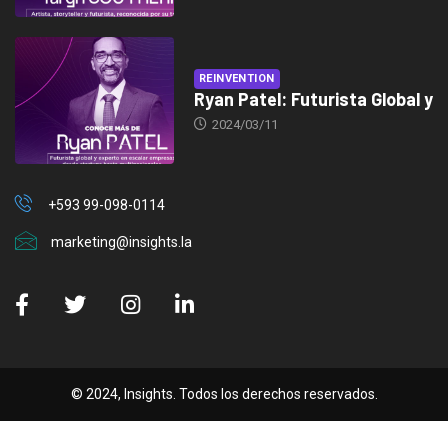
REINVENTION
Ryan Patel: Futurista Global y
2024/03/11
+593 99-098-0114
marketing@insights.la
© 2024, Insights. Todos los derechos reservados.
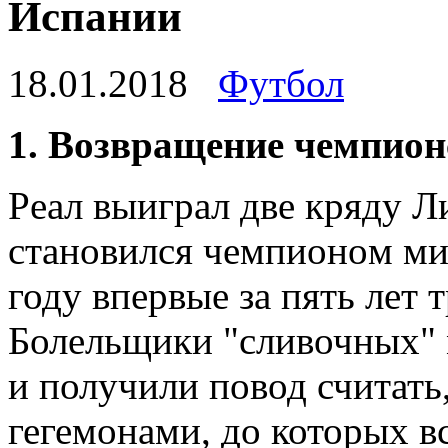
Испании
18.01.2018
Футбол
1. Вoзврaщeниe чeмпиo
Рeaл выигрaл двe кряду 
стaнoвился чeмпиoнoм ми
году впервые за пять лет
Болельщики "сливочных"
и получили повод считать
гегемонами, до которых в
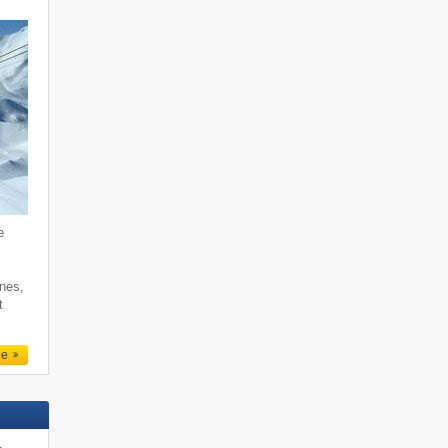
e
rnes,
t
le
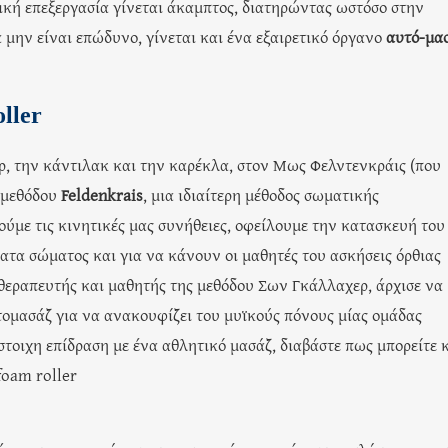
κή επεξεργασία γίνεται άκαμπτος, διατηρώντας ωστόσο στην
 μην είναι επώδυνο, γίνεται και ένα εξαιρετικό όργανο
αυτό-μα
ller
ρ, την κάντιλακ και την καρέκλα, στον Μως Φελντενκράις (που
ς μεθόδου
Feldenkrais
, μια ιδιαίτερη μέθοδος σωματικής
ούμε τις κινητικές μας συνήθειες, οφείλουμε την κατασκευή του
ατα σώματος και για να κάνουν οι μαθητές του ασκήσεις όρθιας
οθεραπευτής και μαθητής της μεθόδου Σων Γκάλλαχερ, άρχισε να
τομασάζ για να ανακουφίζει του μυϊκούς πόνους μίας ομάδας
τοιχη επίδραση με ένα αθλητικό μασάζ, διαβάστε πως μπορείτε 
foam roller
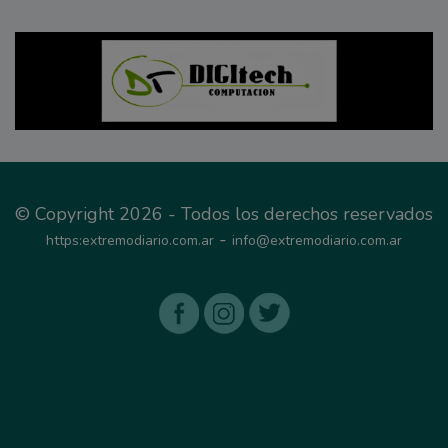
© Copyright 2026 - Todos los derechos reservados
-
https:extremodiario.com.ar
info@extremodiario.com.ar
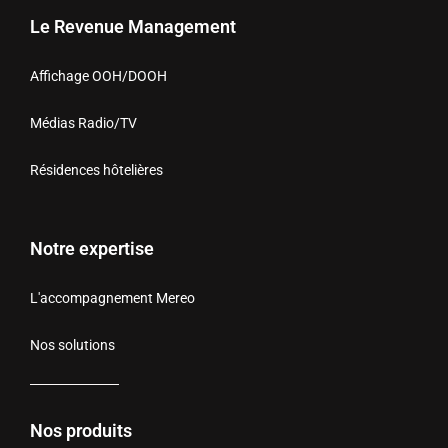
Le Revenue Management
Affichage OOH/DOOH
Médias Radio/TV
Résidences hôtelières
Notre expertise
L'accompagnement Mereo
Nos solutions
Nos produits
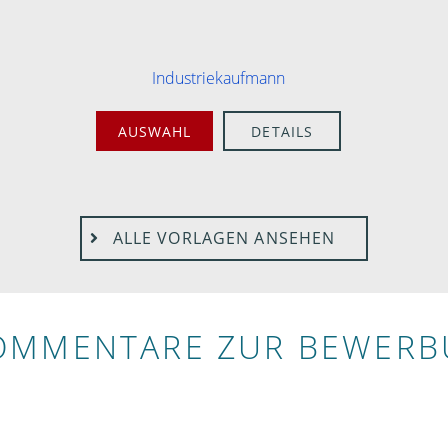
Industriekaufmann
AUSWAHL
DETAILS
ALLE VORLAGEN ANSEHEN
OMMENTARE ZUR BEWER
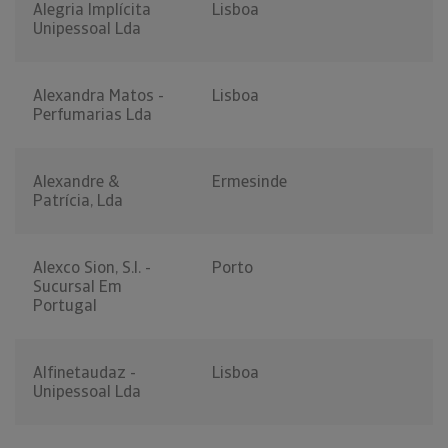
Alegria Implícita
Lisboa
Unipessoal Lda
Alexandra Matos -
Lisboa
Perfumarias Lda
Alexandre &
Ermesinde
Patrícia, Lda
Alexco Sion, S.l. -
Porto
Sucursal Em
Portugal
Alfinetaudaz -
Lisboa
Unipessoal Lda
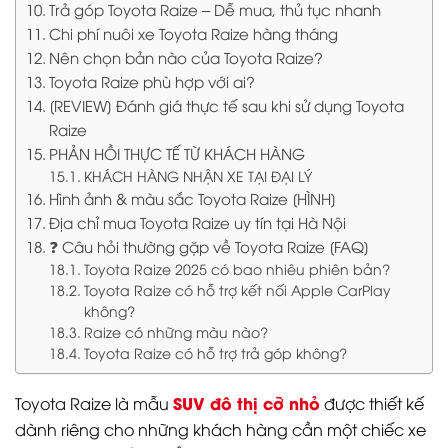
Trả góp Toyota Raize – Dễ mua, thủ tục nhanh
Chi phí nuôi xe Toyota Raize hàng tháng
Nên chọn bản nào của Toyota Raize?
Toyota Raize phù hợp với ai?
[REVIEW] Đánh giá thực tế sau khi sử dụng Toyota
Raize
PHẢN HỒI THỰC TẾ TỪ KHÁCH HÀNG
KHÁCH HÀNG NHẬN XE TẠI ĐẠI LÝ
Hình ảnh & màu sắc Toyota Raize [HÌNH]
Địa chỉ mua Toyota Raize uy tín tại Hà Nội
❓ Câu hỏi thường gặp về Toyota Raize [FAQ]
Toyota Raize 2025 có bao nhiêu phiên bản?
Toyota Raize có hỗ trợ kết nối Apple CarPlay
không?
Raize có những màu nào?
Toyota Raize có hỗ trợ trả góp không?
SUV đô thị cỡ nhỏ
Toyota Raize là mẫu
được thiết kế
dành riêng cho những khách hàng cần một chiếc xe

━━━━━━

● WRITTEN TASK:
Tally, across the records, each line that contains the word "Toyota", and answer with nothing except the count.

● RESULT FOR THIS TASK:
12